What makes me feel alive? Intimate relationships, connecting in nature, learning and expanding my perspective, creative expression, teaching yoga & meditation, and community. The last thing that came up for me was community. The place where I feel the most connected to community is at Berkshire Yoga Dance & Fitness where I teach yoga & meditation. Being in a community of people who value health and wellness is something I've always wanted to be a part of. This experience has shown me the tip of the iceberg. I now have a sense of community, now its up to me to put the effort in for it to prosper and grow. People get so caught up in not having what they want. They forget to ask, how much effort am I offering up to what's important to me?
My goal isn't necessarily to create a supportive loving community, however I'm totally open to that idea. No, I just want to put energy into all my core values on a regular basis. This exercise showed me that I have many things in my life that make me feel fully alive and grateful to be here. It also showed me how much time I waste into things that have no positive benefit to me. By reflecting on my core values I was shown a glimmer of light. By following the light, I discovered on all things I wished had more time for are just waiting for me to just make them a priority. It is easy to get twisted and turned upside down with all life's responsibilities and social expectations.

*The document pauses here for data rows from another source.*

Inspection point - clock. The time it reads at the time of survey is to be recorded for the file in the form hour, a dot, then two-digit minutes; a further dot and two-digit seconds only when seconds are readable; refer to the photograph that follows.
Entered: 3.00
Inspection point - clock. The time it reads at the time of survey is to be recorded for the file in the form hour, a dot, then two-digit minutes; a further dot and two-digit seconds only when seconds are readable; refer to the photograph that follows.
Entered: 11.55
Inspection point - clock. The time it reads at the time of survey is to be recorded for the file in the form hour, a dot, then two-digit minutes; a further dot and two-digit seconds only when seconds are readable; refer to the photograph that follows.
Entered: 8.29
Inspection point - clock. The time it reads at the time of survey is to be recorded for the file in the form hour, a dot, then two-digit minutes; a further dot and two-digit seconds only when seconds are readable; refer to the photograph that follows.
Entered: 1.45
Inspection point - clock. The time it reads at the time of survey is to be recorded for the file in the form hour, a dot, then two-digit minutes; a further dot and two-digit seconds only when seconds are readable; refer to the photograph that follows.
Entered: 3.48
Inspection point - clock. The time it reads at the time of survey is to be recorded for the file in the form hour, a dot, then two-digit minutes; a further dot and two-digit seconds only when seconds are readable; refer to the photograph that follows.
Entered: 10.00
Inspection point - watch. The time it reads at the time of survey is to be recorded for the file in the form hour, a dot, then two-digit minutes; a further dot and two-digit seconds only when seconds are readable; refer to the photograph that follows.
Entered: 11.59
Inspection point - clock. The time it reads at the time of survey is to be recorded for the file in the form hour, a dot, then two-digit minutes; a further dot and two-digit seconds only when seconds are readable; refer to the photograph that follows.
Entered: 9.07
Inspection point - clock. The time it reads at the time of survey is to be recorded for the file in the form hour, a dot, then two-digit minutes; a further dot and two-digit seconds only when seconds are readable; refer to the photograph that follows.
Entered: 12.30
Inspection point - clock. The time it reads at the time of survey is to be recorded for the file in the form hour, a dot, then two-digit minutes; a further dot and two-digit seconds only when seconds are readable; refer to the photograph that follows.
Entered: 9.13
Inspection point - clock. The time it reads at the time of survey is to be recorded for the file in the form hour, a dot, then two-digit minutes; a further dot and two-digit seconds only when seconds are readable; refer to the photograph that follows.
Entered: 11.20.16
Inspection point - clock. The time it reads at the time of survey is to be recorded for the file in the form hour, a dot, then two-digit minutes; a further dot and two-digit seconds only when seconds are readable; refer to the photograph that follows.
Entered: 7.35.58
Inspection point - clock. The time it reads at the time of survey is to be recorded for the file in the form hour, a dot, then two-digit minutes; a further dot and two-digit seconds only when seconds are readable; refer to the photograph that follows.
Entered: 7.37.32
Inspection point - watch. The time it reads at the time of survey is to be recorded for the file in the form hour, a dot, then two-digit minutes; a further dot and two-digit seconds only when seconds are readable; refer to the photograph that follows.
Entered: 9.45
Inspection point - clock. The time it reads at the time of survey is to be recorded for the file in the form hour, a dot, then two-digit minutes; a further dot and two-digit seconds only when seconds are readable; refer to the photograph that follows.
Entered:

I probably would have continued working at my job even though it isn't aligned with my core values. I had a title and was successful in my ventures but the universe has its own plan and now I find myself at a crossroads. I recently have lost my "secure" job. Since then I and have been waging war against feelings of anxiety, anger, and uneasiness. I understand that is part of the process. I've been letting myself feel, and release on my own time.
I've been in this situation before, the difference this time is I am committed to build a life around my core values. Before I dove head first into the best paying job and hoped for the best. Not ever reflecting on what was actually important to me. Not setting any boundaries, just being open to making money. This time I will draw a line in the sand. Money is an energy currency and I am only open to money that will allow my to support me enjoying my life.
I support you if you've come up with resolutions for the new year. I hope you are successful and reach the goals that you are striving for. With that being said this year I dare you, find out what moves you, and run in that direction. Eventually you will land where you want to be.